Yesterday I had the opportunity to visit the new Anglo-Saxon Kingdoms exhibition at the British Library. It wasn’t a frivolous visit; I was preparing for the discussion about religion and power that you could have heard as part of this evening’s Radio 3 Free Thinking.

It is a lavish and expansive exhibition. Potentially overwhelming when you approach it, as I did, with the intent of looking at and absorbing as much detail as possible.

Talking about it earlier today, I focused on the Ruthwell Cross, which startled me with its multilingualism–not because I thought the Anglo-Saxon era monolingual, but I’d not encountered a cross so clearly preserved, let alone with commentary inscribed in two languages. One that sought to speak directly with text, as well as with image–and with a strong set of women-focused images too.

As every visitor must surely be, I was also drawn to the Codex Amiatinus. I held my forearm up against the case as a rough measure. Perhaps 10 inches deep? Who is such a large bible for, I asked myself? Bibles are libraries, collections of books. Before the printing era, it was logically more efficient to copy it out in parts, enabling different people to consult the separate volumes at the same time. What is the point in a bible so huge that one person could scarcely wrap their arms around it? (You can make your guess, or you can listen to Prof. Michelle Brown explain; and hear me draw some sixteenth-century comparisons.)

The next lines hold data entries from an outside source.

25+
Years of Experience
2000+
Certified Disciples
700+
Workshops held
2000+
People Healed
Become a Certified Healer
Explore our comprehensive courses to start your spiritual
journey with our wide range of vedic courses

Those two objects stood out for me.

But there was something else I’d have liked to talk about too: manumission records. Manumission is the technical term for freeing enslaved people. I imagine I learned it around the time I learnt Latin. The Cambridge Latin course makes much of the liberation of an enslaved man (Latin: servus) in return for his loyalty in a time of crisis; so slavery is very much part of the mental landscape when I think of the Roman Empire. But I confess that my mental landscape of Anglo-Saxon kingdoms had no particular space for enslaved people. As I paused in front of a manumission record, I felt that perhaps that mental gap was of-a-piece with wider cultural unwillingness to think of Britain as an enslaving country.

The attentive visitor will meet manumission records more than once in the exhibition. The most prominent case concerns a blank page in the middle of a religious text–a bible, I think. This page, we discover, once held a series of manumission certificates–but they had been erased, rendered all but invisible until modern imagining techniques revealed them again.

Why were they erased? This is an unanswerable question, in the sense that we cannot know. But my intuition is that, for a later generation, they were in the way, noise, not part of the text proper. I intuit that because it is only very recently that scholars have taken a proper interest in the marks of ownership that adorn texts, and because these records reminded me of how blank spaces became occupied in early modern bibles,

The image below comes from an early seventeenth-century printed bible. It too is a record, a secular record, a record of a loan.

In the 17th century as in the Anglo-Saxon era, writing materials were a more scarce resource than now. (The same Geneva Bible contains various experiments in handwriting as well as preachers’ notes.) A bible was also a safe place to keep an important record.

So I am not fully convinced that we should link every record of liberation that happens to have borrowed space from a religious text with a religion that has done at least as much to support slavery as against it. But I’ll be interested to know what others think.

(Detail from an annotated Geneva Bible in the University of Sheffield’s Special Collections, formerly owned by Alan Saxby. Photograph mine.)